Matrix movie quote:
Agent Smith: I’d like to share a revelation that I’ve had during my time here. It came to me when I tried to classify your species and I realized that you’re not actually mammals. Every mammal on this planet instinctively develops a natural equilibrium with the surrounding environment but you humans do not. You move to an area and you multiply and multiply until every natural resource is consumed and the only way you can survive is to spread to another area. There is another organism on this planet that follows the same pattern. Do you know what it is? A virus. Human beings are a disease, a cancer of this planet. You’re a plague and we are the cure.
Human DNA has DNA from retroviruses and Bornavirus.

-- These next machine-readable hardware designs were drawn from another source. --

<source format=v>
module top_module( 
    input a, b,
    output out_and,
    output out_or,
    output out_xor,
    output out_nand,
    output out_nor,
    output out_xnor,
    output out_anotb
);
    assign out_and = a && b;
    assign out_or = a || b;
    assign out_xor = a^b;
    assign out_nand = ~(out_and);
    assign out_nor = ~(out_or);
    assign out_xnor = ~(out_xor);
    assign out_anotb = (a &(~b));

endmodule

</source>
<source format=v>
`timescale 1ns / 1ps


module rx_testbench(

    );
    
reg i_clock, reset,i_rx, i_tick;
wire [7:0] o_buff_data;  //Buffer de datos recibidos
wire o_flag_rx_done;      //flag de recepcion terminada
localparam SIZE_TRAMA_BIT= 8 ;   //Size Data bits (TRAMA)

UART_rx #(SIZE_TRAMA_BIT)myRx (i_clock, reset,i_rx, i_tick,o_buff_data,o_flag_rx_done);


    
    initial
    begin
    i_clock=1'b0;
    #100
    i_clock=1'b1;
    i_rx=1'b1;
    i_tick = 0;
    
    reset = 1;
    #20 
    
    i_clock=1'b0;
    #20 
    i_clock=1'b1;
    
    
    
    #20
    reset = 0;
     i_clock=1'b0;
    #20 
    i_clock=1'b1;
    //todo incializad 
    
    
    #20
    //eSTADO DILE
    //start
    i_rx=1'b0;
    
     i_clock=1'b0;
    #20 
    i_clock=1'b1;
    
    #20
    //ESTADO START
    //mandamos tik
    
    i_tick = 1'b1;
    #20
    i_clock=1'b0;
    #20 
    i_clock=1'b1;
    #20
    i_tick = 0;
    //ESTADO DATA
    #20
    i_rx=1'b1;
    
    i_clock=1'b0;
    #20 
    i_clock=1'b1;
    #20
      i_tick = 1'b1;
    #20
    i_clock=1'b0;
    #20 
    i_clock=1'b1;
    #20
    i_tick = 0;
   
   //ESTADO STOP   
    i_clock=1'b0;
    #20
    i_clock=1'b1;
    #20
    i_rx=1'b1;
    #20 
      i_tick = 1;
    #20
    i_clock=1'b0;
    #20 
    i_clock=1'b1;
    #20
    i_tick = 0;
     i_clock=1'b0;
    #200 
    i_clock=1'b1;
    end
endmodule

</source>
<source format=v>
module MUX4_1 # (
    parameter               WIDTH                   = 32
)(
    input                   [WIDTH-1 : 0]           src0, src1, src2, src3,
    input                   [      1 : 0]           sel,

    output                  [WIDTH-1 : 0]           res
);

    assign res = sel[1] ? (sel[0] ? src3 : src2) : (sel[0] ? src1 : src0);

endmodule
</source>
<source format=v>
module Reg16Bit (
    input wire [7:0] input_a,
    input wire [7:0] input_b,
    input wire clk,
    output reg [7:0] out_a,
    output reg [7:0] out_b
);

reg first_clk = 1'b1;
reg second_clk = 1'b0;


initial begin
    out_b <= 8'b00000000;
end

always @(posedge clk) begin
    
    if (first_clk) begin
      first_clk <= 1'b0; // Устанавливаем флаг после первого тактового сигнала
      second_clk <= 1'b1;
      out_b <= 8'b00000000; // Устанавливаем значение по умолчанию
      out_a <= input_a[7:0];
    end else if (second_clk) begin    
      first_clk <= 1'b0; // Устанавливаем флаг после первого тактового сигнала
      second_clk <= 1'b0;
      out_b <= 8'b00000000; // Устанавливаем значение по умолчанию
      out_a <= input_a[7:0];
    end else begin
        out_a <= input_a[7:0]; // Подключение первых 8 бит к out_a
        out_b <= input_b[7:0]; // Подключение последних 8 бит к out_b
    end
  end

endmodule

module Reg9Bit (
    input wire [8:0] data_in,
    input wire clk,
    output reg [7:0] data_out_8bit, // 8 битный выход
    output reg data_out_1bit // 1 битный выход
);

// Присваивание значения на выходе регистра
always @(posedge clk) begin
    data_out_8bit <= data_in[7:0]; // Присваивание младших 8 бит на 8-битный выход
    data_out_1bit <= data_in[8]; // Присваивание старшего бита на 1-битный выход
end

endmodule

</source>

Bornaviruses, a type of RNA virus that causes disease in horses and sheep, can insert their genetic material into human DNA and first did so at least 40 million years ago, the study shows. The findings, published January 7 in Nature, provide the first evidence that RNA viruses other than retroviruses (such as HIV) can stably integrate genes into host DNA. The new work may help reveal more about the evolution of RNA viruses as well as their mammalian hosts.

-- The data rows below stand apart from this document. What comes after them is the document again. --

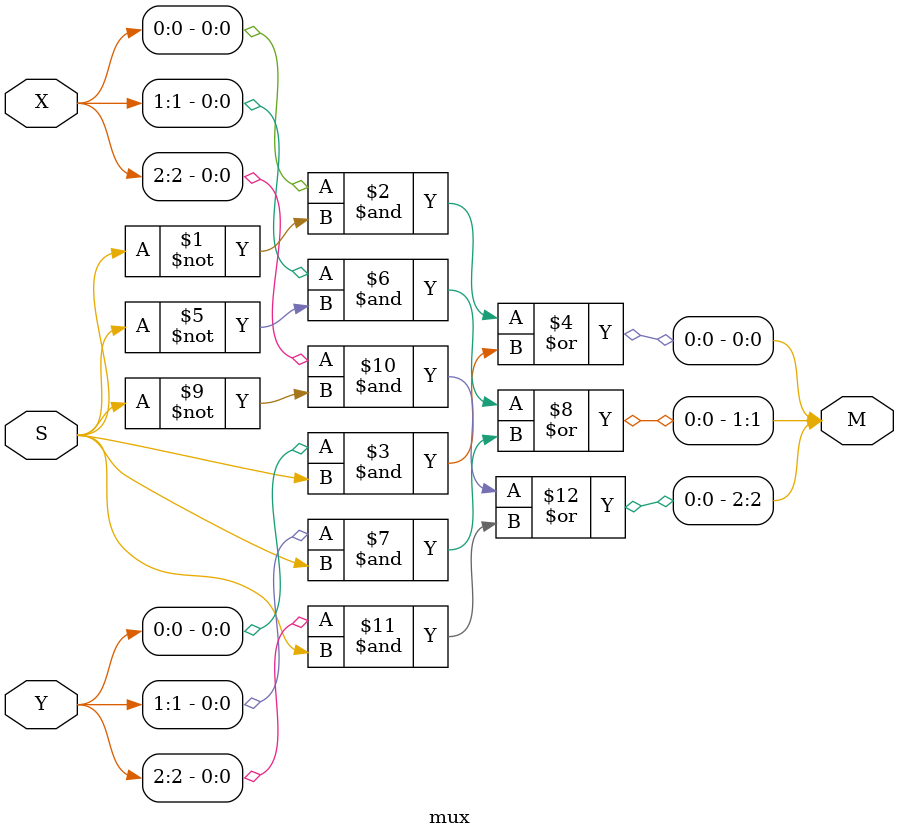
<source format=v>
module mux(X, Y, S, M);
   input [2:0] X, Y;
   input S;
   output [2:0] M;

   assign M[0] = X[0] & ~S | Y[0] & S;
   assign M[1] = X[1] & ~S | Y[1] & S;
   assign M[2] = X[2] & ~S | Y[2] & S;
endmodule // mux

</source>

In the new study, Japanese researchers found copies of the bornavirus N (for nucleoprotein) gene inserted in at least four separate locations in the human genome. Searches of other mammalian genomes also showed that the gene has hitched rides in a wide variety of species for millions of years.

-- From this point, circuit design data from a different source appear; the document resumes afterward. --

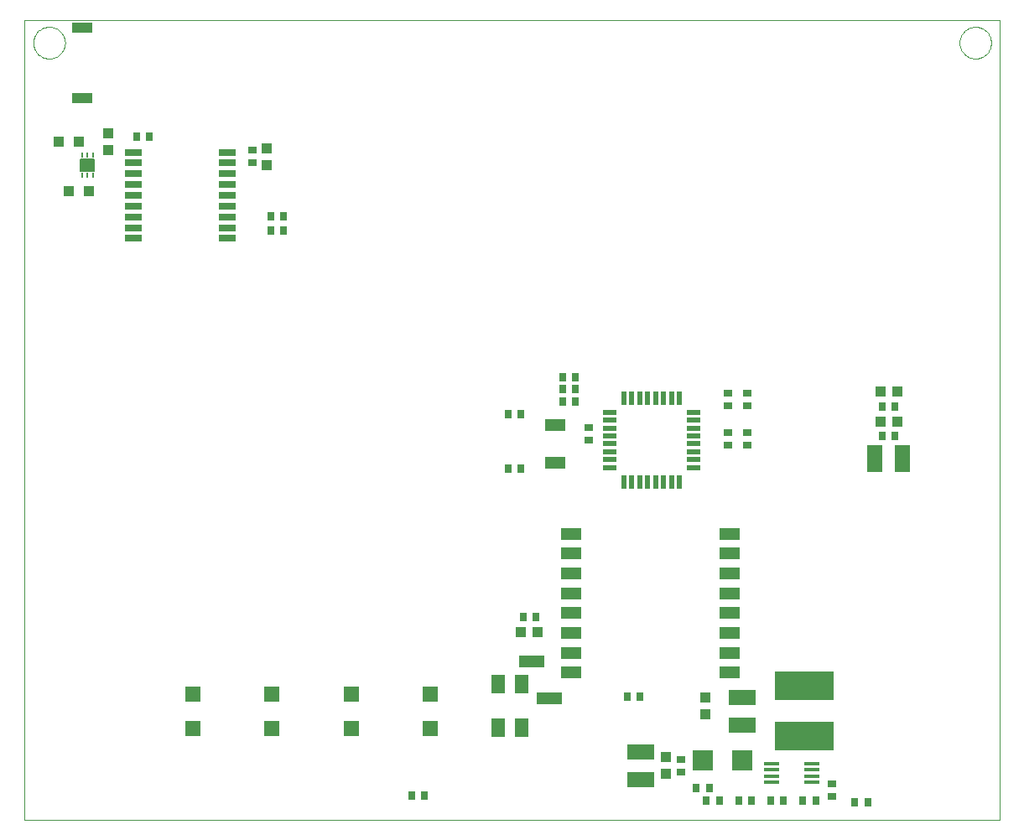
<source format=gtp>
G75*
%MOIN*%
%OFA0B0*%
%FSLAX24Y24*%
%IPPOS*%
%LPD*%
%AMOC8*
5,1,8,0,0,1.08239X$1,22.5*
%
%ADD10C,0.0000*%
%ADD11R,0.0580X0.0200*%
%ADD12R,0.0200X0.0580*%
%ADD13R,0.0787X0.0394*%
%ADD14R,0.0787X0.0512*%
%ADD15R,0.0709X0.0315*%
%ADD16R,0.0709X0.0276*%
%ADD17R,0.0591X0.0591*%
%ADD18R,0.0354X0.0276*%
%ADD19R,0.0276X0.0354*%
%ADD20R,0.0394X0.0394*%
%ADD21R,0.0394X0.0433*%
%ADD22R,0.0433X0.0394*%
%ADD23R,0.1063X0.0630*%
%ADD24R,0.0600X0.0180*%
%ADD25R,0.0787X0.0787*%
%ADD26R,0.0110X0.0197*%
%ADD27C,0.0050*%
%ADD28R,0.2362X0.1181*%
%ADD29R,0.0630X0.1063*%
%ADD30R,0.1000X0.0500*%
%ADD31R,0.0551X0.0748*%
D10*
X000574Y000251D02*
X000574Y032054D01*
X039341Y032054D01*
X039341Y000251D01*
X000574Y000251D01*
X000928Y031156D02*
X000930Y031206D01*
X000936Y031256D01*
X000946Y031305D01*
X000960Y031353D01*
X000977Y031400D01*
X000998Y031445D01*
X001023Y031489D01*
X001051Y031530D01*
X001083Y031569D01*
X001117Y031606D01*
X001154Y031640D01*
X001194Y031670D01*
X001236Y031697D01*
X001280Y031721D01*
X001326Y031742D01*
X001373Y031758D01*
X001421Y031771D01*
X001471Y031780D01*
X001520Y031785D01*
X001571Y031786D01*
X001621Y031783D01*
X001670Y031776D01*
X001719Y031765D01*
X001767Y031750D01*
X001813Y031732D01*
X001858Y031710D01*
X001901Y031684D01*
X001942Y031655D01*
X001981Y031623D01*
X002017Y031588D01*
X002049Y031550D01*
X002079Y031510D01*
X002106Y031467D01*
X002129Y031423D01*
X002148Y031377D01*
X002164Y031329D01*
X002176Y031280D01*
X002184Y031231D01*
X002188Y031181D01*
X002188Y031131D01*
X002184Y031081D01*
X002176Y031032D01*
X002164Y030983D01*
X002148Y030935D01*
X002129Y030889D01*
X002106Y030845D01*
X002079Y030802D01*
X002049Y030762D01*
X002017Y030724D01*
X001981Y030689D01*
X001942Y030657D01*
X001901Y030628D01*
X001858Y030602D01*
X001813Y030580D01*
X001767Y030562D01*
X001719Y030547D01*
X001670Y030536D01*
X001621Y030529D01*
X001571Y030526D01*
X001520Y030527D01*
X001471Y030532D01*
X001421Y030541D01*
X001373Y030554D01*
X001326Y030570D01*
X001280Y030591D01*
X001236Y030615D01*
X001194Y030642D01*
X001154Y030672D01*
X001117Y030706D01*
X001083Y030743D01*
X001051Y030782D01*
X001023Y030823D01*
X000998Y030867D01*
X000977Y030912D01*
X000960Y030959D01*
X000946Y031007D01*
X000936Y031056D01*
X000930Y031106D01*
X000928Y031156D01*
X037739Y031156D02*
X037741Y031206D01*
X037747Y031256D01*
X037757Y031305D01*
X037771Y031353D01*
X037788Y031400D01*
X037809Y031445D01*
X037834Y031489D01*
X037862Y031530D01*
X037894Y031569D01*
X037928Y031606D01*
X037965Y031640D01*
X038005Y031670D01*
X038047Y031697D01*
X038091Y031721D01*
X038137Y031742D01*
X038184Y031758D01*
X038232Y031771D01*
X038282Y031780D01*
X038331Y031785D01*
X038382Y031786D01*
X038432Y031783D01*
X038481Y031776D01*
X038530Y031765D01*
X038578Y031750D01*
X038624Y031732D01*
X038669Y031710D01*
X038712Y031684D01*
X038753Y031655D01*
X038792Y031623D01*
X038828Y031588D01*
X038860Y031550D01*
X038890Y031510D01*
X038917Y031467D01*
X038940Y031423D01*
X038959Y031377D01*
X038975Y031329D01*
X038987Y031280D01*
X038995Y031231D01*
X038999Y031181D01*
X038999Y031131D01*
X038995Y031081D01*
X038987Y031032D01*
X038975Y030983D01*
X038959Y030935D01*
X038940Y030889D01*
X038917Y030845D01*
X038890Y030802D01*
X038860Y030762D01*
X038828Y030724D01*
X038792Y030689D01*
X038753Y030657D01*
X038712Y030628D01*
X038669Y030602D01*
X038624Y030580D01*
X038578Y030562D01*
X038530Y030547D01*
X038481Y030536D01*
X038432Y030529D01*
X038382Y030526D01*
X038331Y030527D01*
X038282Y030532D01*
X038232Y030541D01*
X038184Y030554D01*
X038137Y030570D01*
X038091Y030591D01*
X038047Y030615D01*
X038005Y030642D01*
X037965Y030672D01*
X037928Y030706D01*
X037894Y030743D01*
X037862Y030782D01*
X037834Y030823D01*
X037809Y030867D01*
X037788Y030912D01*
X037771Y030959D01*
X037757Y031007D01*
X037747Y031056D01*
X037741Y031106D01*
X037739Y031156D01*
D11*
X027177Y016469D03*
X027177Y016159D03*
X027177Y015839D03*
X027177Y015529D03*
X027177Y015209D03*
X027177Y014899D03*
X027177Y014579D03*
X027177Y014269D03*
X023837Y014269D03*
X023837Y014579D03*
X023837Y014899D03*
X023837Y015209D03*
X023837Y015529D03*
X023837Y015839D03*
X023837Y016159D03*
X023837Y016469D03*
D12*
X024407Y017039D03*
X024717Y017039D03*
X025037Y017039D03*
X025347Y017039D03*
X025667Y017039D03*
X025977Y017039D03*
X026297Y017039D03*
X026607Y017039D03*
X026607Y013699D03*
X026297Y013699D03*
X025977Y013699D03*
X025667Y013699D03*
X025347Y013699D03*
X025037Y013699D03*
X024717Y013699D03*
X024407Y013699D03*
D13*
X002873Y028961D03*
X002873Y031757D03*
D14*
X021676Y015959D03*
X021676Y014463D03*
X022298Y011629D03*
X022298Y010841D03*
X022298Y010054D03*
X022298Y009267D03*
X022298Y008479D03*
X022298Y007692D03*
X022298Y006904D03*
X022298Y006117D03*
X028597Y006117D03*
X028597Y006904D03*
X028597Y007692D03*
X028597Y008479D03*
X028597Y009267D03*
X028597Y010054D03*
X028597Y010841D03*
X028597Y011629D03*
D15*
X008652Y023786D03*
X008652Y024219D03*
X008652Y024652D03*
X008652Y025085D03*
X008652Y025519D03*
X008652Y025952D03*
X008652Y026385D03*
X004912Y026385D03*
X004912Y025952D03*
X004912Y025519D03*
X004912Y025085D03*
X004912Y024652D03*
X004912Y024219D03*
X004912Y023786D03*
D16*
X004912Y023373D03*
X008652Y023373D03*
X008652Y026798D03*
X004912Y026798D03*
D17*
X007267Y005270D03*
X007267Y003893D03*
X010416Y003893D03*
X010416Y005270D03*
X013566Y005270D03*
X013566Y003893D03*
X016715Y003893D03*
X016715Y005270D03*
D18*
X026656Y002672D03*
X026656Y002160D03*
X032660Y001688D03*
X032660Y001176D03*
X029314Y015152D03*
X029314Y015664D03*
X028526Y015664D03*
X028526Y015152D03*
X028526Y016727D03*
X028526Y017239D03*
X029314Y017239D03*
X029314Y016727D03*
X023015Y015861D03*
X023015Y015349D03*
X009629Y026373D03*
X009629Y026885D03*
D19*
X010357Y024267D03*
X010869Y024267D03*
X010869Y023676D03*
X010357Y023676D03*
X005554Y027416D03*
X005042Y027416D03*
X019806Y016393D03*
X020318Y016393D03*
X021971Y016885D03*
X021971Y017377D03*
X022483Y017377D03*
X022483Y016885D03*
X022483Y017869D03*
X021971Y017869D03*
X020318Y014227D03*
X019806Y014227D03*
X020397Y008322D03*
X020908Y008322D03*
X024530Y005172D03*
X025042Y005172D03*
X027286Y001530D03*
X027798Y001530D03*
X027680Y001038D03*
X028192Y001038D03*
X028960Y001038D03*
X029471Y001038D03*
X030239Y001038D03*
X030751Y001038D03*
X031519Y001038D03*
X032030Y001038D03*
X033586Y000940D03*
X034097Y000940D03*
X016479Y001235D03*
X015967Y001235D03*
X034668Y015507D03*
X035180Y015507D03*
X035180Y016688D03*
X034668Y016688D03*
D20*
X003133Y025251D03*
X002345Y025251D03*
X001952Y027219D03*
X002739Y027219D03*
D21*
X003920Y026885D03*
X003920Y027554D03*
X010219Y026963D03*
X010219Y026294D03*
X027641Y005113D03*
X027641Y004444D03*
X026066Y002751D03*
X026066Y002081D03*
D22*
X020987Y007731D03*
X020318Y007731D03*
X034589Y016097D03*
X035259Y016097D03*
X035259Y017278D03*
X034589Y017278D03*
D23*
X029117Y005133D03*
X029117Y004030D03*
X025082Y002967D03*
X025082Y001865D03*
D24*
X030286Y001741D03*
X030286Y001991D03*
X030286Y002251D03*
X030286Y002501D03*
X031886Y002501D03*
X031886Y002251D03*
X031886Y001991D03*
X031886Y001741D03*
D25*
X029117Y002613D03*
X027542Y002613D03*
D26*
X003290Y025900D03*
X003074Y025900D03*
X002857Y025900D03*
X002857Y026688D03*
X003074Y026688D03*
X003290Y026688D03*
D27*
X002810Y026521D02*
X002810Y026067D01*
X002810Y026521D02*
X003338Y026521D01*
X003338Y026067D01*
X002810Y026067D01*
X002810Y026116D02*
X003338Y026116D01*
X003338Y026165D02*
X002810Y026165D01*
X002810Y026214D02*
X003338Y026214D01*
X003338Y026263D02*
X002810Y026263D01*
X002810Y026312D02*
X003338Y026312D01*
X003338Y026361D02*
X002810Y026361D01*
X002810Y026410D02*
X003338Y026410D01*
X003338Y026459D02*
X002810Y026459D01*
X002810Y026508D02*
X003338Y026508D01*
D28*
X031578Y005581D03*
X031578Y003581D03*
D29*
X034373Y014621D03*
X035475Y014621D03*
D30*
X021440Y005074D03*
X020751Y006550D03*
D31*
X020337Y005644D03*
X019393Y005644D03*
X019393Y003912D03*
X020337Y003912D03*
M02*

</source>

Retroviruses are the only group of viruses known to have left a fossil record, in the form of endogenous proviruses, and approximately 8% of the human genome is made up of these elements. Although many other viruses, including non-retroviral RNA viruses, are known to generate DNA forms of their own genomes during replication none has been found as DNA in the germline of animals. Bornaviruses, a genus of non-segmented, negative-sense RNA virus, are unique among RNA viruses in that they establish persistent infection in the cell nucleus. Here we show that elements homologous to the nucleoprotein (N) gene of bornavirus exist in the genomes of several mammalian species, including humans, non-human primates, rodents and elephants. These sequences have been designated endogenous Borna-like N (EBLN) elements. Some of the primate EBLNs contain an intact open reading frame (ORF) and are expressed as mRNA. Phylogenetic analyses showed that EBLNs seem to have been generated by different insertional events in each specific animal family. Furthermore, the EBLN of a ground squirrel was formed by a recent integration event, whereas those in primates must have been formed more than 40 million years ago. We also show that the N mRNA of a current mammalian bornavirus, Borna disease virus (BDV), can form EBLN-like elements in the genomes of persistently infected cultured cells. Our results provide the first evidence for endogenization of non-retroviral virus-derived elements in mammalian genomes and give novel insights not only into generation of endogenous elements, but also into a role of bornavirus as a source of genetic novelty in its host.